Text block:
----------
Compilation album by Mentallo & The Fixer
- Released: November 14, 1995
- Recorded: 1990–1993
- Studio: Various 6 Mile Slum; (San Antonio, Texas); The Slum; (Austin, Texas; ;
- Genre: Electro-industrial
- Length: 71:28
- Label: Metropolis

Mentallo & The Fixer chronology
| Mentallo & The Fixer Meets Mainesthai (1994) | Continuum (1995) | Centuries (1997) |

Alternative cover
- 2018 remaster cover

= Continuum (Mentallo & The Fixer album) =

Continuum is a compilation album by Mentallo & The Fixer, released on November 14, 1995 by Metropolis Records.

==Music==
Continuum comprises remastered tracks and remixes from Mentallo & The Fixer's recording sessions circa 1990 to 1993. The collection also draws from the band's first two releases, 1991's Wreckage + Ruin + & + Regrets + (Redemption) and 1992's No Rest for the Wicked.

On February 16, 2018 the album was issued as a music download by Alfa Matrix on the label's Bandcamp.

==Reception==
Sonic Boom was somewhat positive towards Continuum, calling the album "more of a greatest hits & misses compilation released so that the fans might have an idea of where the band has come from musically" and that "some tracks have the distinct MATF feel to them and others are quite unlike anything else they have ever written before."
----------
Data items
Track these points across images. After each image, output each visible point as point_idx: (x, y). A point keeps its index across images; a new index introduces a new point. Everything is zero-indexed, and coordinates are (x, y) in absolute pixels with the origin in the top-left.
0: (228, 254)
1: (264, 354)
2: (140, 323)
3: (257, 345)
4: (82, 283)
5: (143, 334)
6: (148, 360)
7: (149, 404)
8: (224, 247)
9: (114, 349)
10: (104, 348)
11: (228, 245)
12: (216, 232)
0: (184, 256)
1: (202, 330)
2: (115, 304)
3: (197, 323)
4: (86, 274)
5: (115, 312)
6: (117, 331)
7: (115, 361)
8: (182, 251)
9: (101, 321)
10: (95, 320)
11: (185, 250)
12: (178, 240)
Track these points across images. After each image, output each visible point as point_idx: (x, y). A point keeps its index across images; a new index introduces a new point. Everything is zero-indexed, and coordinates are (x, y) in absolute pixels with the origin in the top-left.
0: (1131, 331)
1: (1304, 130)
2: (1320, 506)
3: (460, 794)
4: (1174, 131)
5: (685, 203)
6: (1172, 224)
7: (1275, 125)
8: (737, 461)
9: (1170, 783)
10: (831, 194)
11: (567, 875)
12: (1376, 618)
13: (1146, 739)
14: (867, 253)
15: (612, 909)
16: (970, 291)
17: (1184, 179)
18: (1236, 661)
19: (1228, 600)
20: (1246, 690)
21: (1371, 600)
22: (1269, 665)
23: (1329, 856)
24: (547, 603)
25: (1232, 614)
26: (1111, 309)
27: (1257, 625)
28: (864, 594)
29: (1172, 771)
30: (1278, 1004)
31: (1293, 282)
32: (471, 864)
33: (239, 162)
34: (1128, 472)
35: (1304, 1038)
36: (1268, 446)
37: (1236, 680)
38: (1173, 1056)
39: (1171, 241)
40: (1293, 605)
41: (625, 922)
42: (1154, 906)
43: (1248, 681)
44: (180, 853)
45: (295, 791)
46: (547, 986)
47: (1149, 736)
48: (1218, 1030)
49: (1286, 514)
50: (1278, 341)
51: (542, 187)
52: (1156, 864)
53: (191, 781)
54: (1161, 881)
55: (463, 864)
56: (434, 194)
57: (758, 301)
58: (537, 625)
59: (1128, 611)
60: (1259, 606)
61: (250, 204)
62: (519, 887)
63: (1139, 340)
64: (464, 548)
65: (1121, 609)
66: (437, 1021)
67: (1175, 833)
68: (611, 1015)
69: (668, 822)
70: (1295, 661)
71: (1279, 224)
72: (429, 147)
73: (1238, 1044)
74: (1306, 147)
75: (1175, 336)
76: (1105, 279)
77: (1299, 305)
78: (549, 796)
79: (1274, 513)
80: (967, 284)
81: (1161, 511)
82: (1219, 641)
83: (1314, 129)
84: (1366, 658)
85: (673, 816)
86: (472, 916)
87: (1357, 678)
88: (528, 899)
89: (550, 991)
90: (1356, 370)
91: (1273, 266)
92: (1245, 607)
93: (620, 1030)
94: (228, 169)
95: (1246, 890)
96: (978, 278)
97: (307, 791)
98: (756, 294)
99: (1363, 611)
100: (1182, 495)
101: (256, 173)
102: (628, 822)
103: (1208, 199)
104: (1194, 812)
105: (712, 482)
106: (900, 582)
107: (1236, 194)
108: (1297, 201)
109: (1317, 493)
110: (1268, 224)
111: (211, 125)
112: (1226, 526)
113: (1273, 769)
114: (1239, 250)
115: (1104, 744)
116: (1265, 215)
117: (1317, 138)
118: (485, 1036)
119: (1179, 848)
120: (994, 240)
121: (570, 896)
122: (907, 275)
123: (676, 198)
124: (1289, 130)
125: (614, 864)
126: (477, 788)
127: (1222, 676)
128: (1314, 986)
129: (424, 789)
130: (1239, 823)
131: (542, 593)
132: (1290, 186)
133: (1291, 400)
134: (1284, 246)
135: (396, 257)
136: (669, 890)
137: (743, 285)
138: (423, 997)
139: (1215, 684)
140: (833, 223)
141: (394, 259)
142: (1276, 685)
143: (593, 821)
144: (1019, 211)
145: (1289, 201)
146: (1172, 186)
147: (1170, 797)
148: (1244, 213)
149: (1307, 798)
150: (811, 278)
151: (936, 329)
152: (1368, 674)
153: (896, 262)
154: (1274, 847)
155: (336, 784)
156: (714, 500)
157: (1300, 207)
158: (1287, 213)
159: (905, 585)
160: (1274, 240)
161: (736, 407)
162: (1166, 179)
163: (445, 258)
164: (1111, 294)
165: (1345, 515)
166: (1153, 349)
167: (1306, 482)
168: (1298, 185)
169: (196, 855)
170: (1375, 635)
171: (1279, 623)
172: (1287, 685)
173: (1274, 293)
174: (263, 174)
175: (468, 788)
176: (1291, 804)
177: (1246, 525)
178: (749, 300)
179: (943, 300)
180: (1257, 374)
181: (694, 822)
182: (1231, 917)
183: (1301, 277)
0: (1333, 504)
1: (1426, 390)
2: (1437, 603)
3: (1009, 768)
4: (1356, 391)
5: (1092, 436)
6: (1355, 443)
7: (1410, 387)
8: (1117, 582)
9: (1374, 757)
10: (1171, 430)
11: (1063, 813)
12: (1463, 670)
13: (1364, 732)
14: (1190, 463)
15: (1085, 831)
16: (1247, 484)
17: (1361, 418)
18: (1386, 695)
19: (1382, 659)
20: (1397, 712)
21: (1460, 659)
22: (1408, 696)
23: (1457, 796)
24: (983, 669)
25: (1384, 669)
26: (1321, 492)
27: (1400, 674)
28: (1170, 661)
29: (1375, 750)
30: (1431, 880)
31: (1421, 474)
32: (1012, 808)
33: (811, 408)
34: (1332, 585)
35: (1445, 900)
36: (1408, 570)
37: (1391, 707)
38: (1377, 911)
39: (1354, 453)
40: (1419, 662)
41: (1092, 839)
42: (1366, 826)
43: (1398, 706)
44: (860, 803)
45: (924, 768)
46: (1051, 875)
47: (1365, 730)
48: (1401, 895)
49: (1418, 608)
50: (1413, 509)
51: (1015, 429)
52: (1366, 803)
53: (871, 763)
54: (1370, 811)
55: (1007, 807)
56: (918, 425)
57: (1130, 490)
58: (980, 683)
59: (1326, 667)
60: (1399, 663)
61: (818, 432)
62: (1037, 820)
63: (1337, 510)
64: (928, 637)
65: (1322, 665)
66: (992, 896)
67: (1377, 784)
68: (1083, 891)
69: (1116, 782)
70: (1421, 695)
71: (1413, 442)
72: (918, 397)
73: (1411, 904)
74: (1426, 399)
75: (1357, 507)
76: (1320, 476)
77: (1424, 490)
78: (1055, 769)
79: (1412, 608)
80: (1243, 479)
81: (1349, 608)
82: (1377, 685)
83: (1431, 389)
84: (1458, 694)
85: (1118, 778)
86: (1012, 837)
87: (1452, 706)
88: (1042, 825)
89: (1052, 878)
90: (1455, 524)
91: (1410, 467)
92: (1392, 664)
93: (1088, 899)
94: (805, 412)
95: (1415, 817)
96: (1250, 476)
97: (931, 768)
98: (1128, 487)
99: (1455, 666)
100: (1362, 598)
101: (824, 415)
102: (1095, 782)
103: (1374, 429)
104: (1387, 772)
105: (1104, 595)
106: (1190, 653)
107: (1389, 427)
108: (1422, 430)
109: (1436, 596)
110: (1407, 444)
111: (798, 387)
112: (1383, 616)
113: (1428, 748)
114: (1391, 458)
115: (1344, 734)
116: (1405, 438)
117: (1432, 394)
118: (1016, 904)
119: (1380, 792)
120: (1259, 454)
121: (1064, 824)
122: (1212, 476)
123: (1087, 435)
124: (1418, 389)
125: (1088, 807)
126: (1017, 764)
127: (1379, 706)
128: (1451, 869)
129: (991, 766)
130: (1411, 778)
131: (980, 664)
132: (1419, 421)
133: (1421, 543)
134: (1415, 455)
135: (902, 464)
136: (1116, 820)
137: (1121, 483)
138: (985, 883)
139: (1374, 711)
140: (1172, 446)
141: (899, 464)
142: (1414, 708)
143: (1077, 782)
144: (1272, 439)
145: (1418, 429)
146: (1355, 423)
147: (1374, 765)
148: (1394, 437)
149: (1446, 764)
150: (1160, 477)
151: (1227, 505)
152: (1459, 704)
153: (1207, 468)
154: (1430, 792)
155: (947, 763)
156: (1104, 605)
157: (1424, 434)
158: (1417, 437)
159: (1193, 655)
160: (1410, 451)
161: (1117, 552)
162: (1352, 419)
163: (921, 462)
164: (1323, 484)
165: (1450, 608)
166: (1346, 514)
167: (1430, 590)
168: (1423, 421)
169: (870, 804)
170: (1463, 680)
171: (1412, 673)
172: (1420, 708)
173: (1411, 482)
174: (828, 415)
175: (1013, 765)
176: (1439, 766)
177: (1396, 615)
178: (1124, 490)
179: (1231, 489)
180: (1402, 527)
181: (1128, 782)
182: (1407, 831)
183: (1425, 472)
----------
Problem 1: In the Continuum article, what reason does Sonic Boom give for the compilation being released? Answer in one to three sentences.
Problem 2: Write the next part of the Continuum article, picking up after its last sentence.
The data items are separate material and have no connection to the Continuum article.

Response 1: Sonic Boom describes the album as a compilation "released so that the fans might have an idea of where the band has come from musically." It calls it "more of a greatest hits & misses compilation."

Response 2:
==Track listing==

| No. | Title | Length |
|---|---|---|
| 1. | "Wicked" (Extra Sensory Perception) | 4:50 |
| 2. | "Perish in Peril" (Acoustikal) | 4:10 |
| 3. | "Mescaline" | 1:01 |
| 4. | "Narcotic" | 7:17 |
| 5. | "Doomsday Accelerate" | 6:55 |
| 6. | "Perish in Peril" | 6:42 |
| 7. | "Wicked" | 6:06 |
| 8. | "Clusterfuck" | 2:06 |
| 9. | "Continuum" | 4:58 |
| 10. | "Narcotic" (Crystal Methane) | 5:11 |
| 11. | "Peril" | 4:23 |
| 12. | "Natalia" | 8:17 |
| 13. | "Wicked" (Psychokinetic) | 11:11 |

==Personnel==
Adapted from the Continuum liner notes.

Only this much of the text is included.